Ist noch einmal jemand ein Stück der Strecke gefahren und kann sagen wie der Rest vom Boden so ist? Samstag war doch Streckenbesichtigung. Da waren doch bestimmt einige unterwegs.

Gruß
Marcus


----------



## ragazza (1. Oktober 2013)

mtbmarcus schrieb:


> Ist noch einmal jemand ein Stück der Strecke gefahren und kann sagen wie der Rest vom Boden so ist? Samstag war doch Streckenbesichtigung. Da waren doch bestimmt einige unterwegs.
> 
> Gruß
> Marcus



Na wie wird's wohl sein, nach den tagelangen sintflutartigen Regenfällen der letzten Tage ?


----------



## mtbmarcus (1. Oktober 2013)

Pfitzer meinte ein Teil der Strecke wäre wohl recht schlammig. Deshalb meine Frage. Meiner Meinung nach sollte es wie bei uns hier fast staubtrocken sein.

Gruß
Marcus


----------



## spessarträuber (1. Oktober 2013)

am Sa. bei der Besichtigung waren im ersten drittel paar kleinere schlammige Stellen dabei, die man jedoch umfahren kann. 

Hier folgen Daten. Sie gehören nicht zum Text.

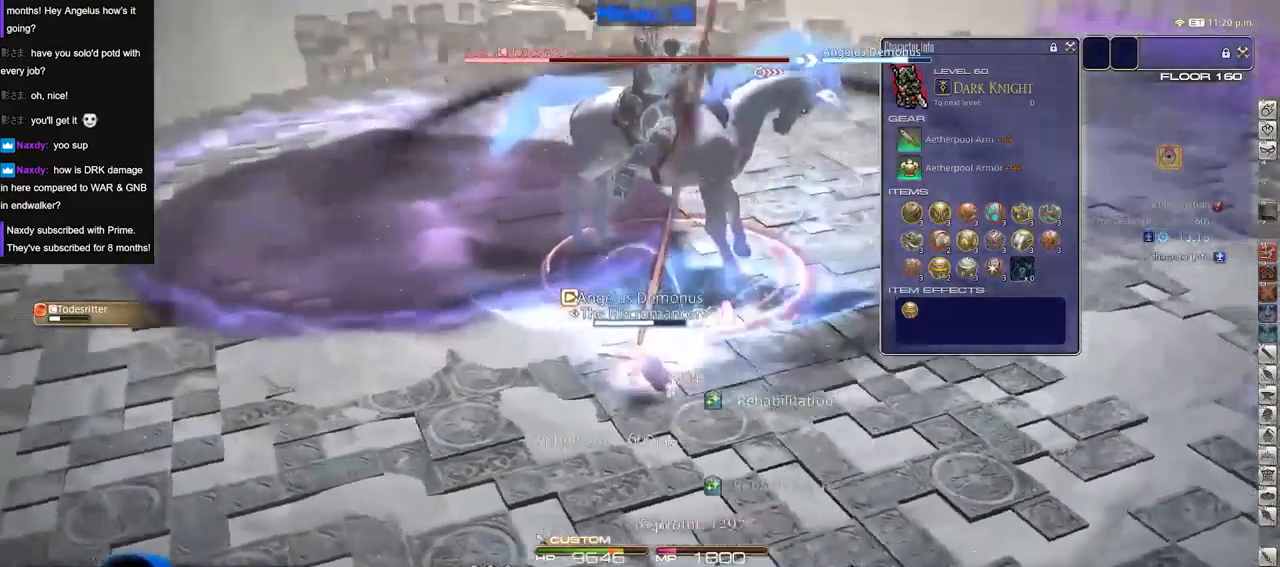
{"keys": [], "events": []}
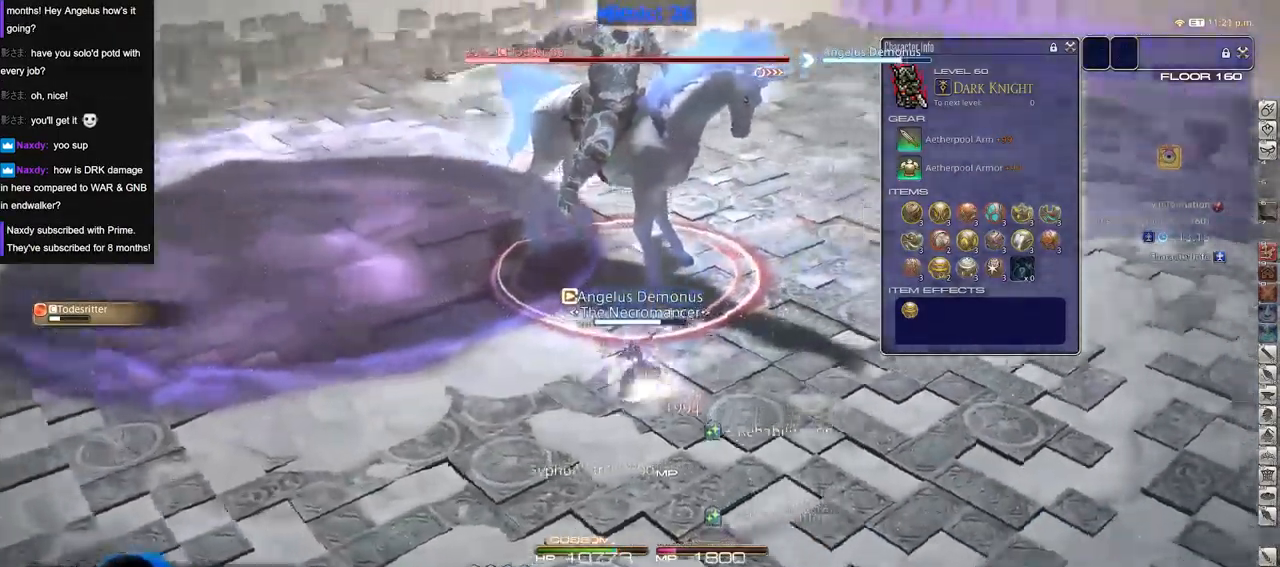
{"keys": [], "events": []}
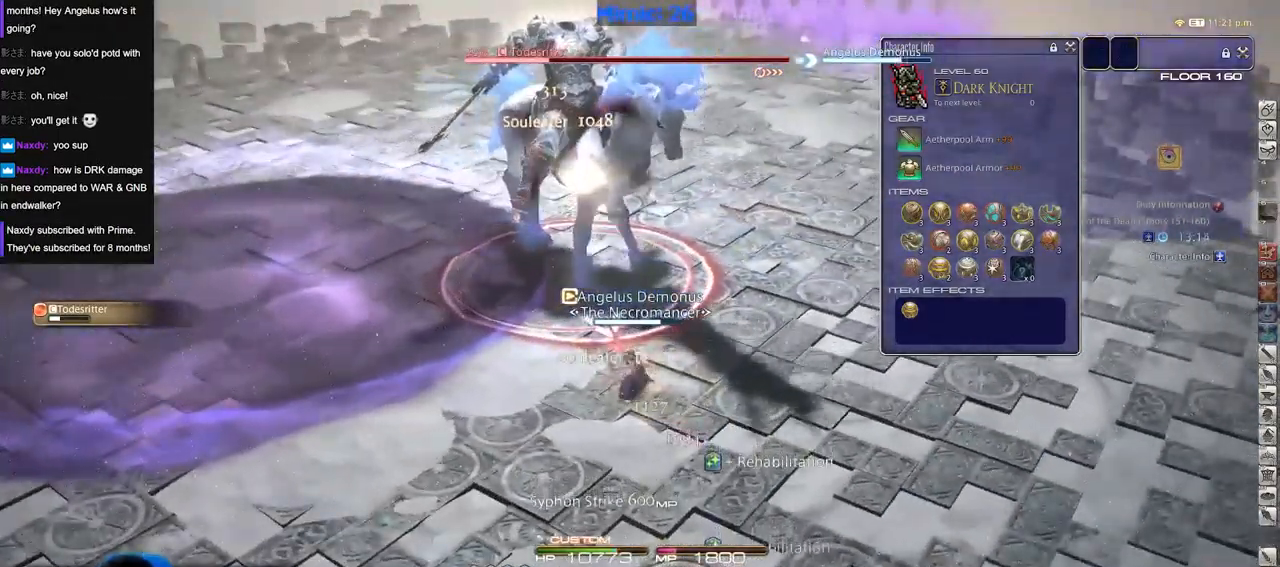
{"keys": [], "events": []}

ansonsten war die Strecke schön trocken, freu mich auf Do.!


----------



## guenththo (3. Oktober 2013)

Geil wars!!!


----------



## mtbmarcus (3. Oktober 2013)

guenththo schrieb:


> Geil wars!!!


Und nahezu brottrocken

Sehr schöner Abschluß der Saison!
Ah, nicht ganz. Bitte noch hier teilnehmen.
http://www.biketeam-mueller.de/html/charity_tour.html

Gruß
Marcus


----------



## Fabse86 (3. Oktober 2013)

Es war meine erste Teilnahme, aber sicherlich nicht die letzte. Die Strecke hat mir äußerst gut gefallen. 
Die Krönung war dann auch noch ein Pokal für mich


----------



## ragazza (3. Oktober 2013)

Großes Lob an die Veranstalter, sie haben ihre Hausaufgaben gemacht. Es war optimal ausgeschildert, die Zeitnahme per Chip ist perfekt und gerecht.
Tolle Veranstaltung auf sehr schnellen Trails.
Oft war es spannend, wenn die Botanik die Sicht stark behindert hat.
Ich habe mich dann drauf verlassen, dass keine Überraschung lauert und habe voll reingehalten. Ich sehe ja eh schlecht, bins also gewohnt .
 Auch die Streckenposten waren diesmal zahlreicher und engagierter bei der Sache.
Nächstes Jahr gerne wieder.


----------



## MTB-News.de




----------



## pfitzer (3. Oktober 2013)

Freut mich das es euch gefallen hat, hoffe ihr seit alle nächstes Jahr wieder dabei. Vielleicht kann ich dann auch mal mitfahren und muss nicht wieder als Pfosten im Wald rum stehen. Wobei das mitunter auch recht lustig ist
Leider hats auch ein paar schwerere Stürze gegeben bei uns auf dem Retzstadter Abschnitt. Von hier aus gute Besserung und hoffentlich wars am Ende dann doch nicht so schlimm.


----------



## guenththo (4. Oktober 2013)

Hi,
Wann kommen denn die restlichen Bilder online? Ich habe bis jetzt erst ein Bild von mir gesehen.

Lg
Thorsten


----------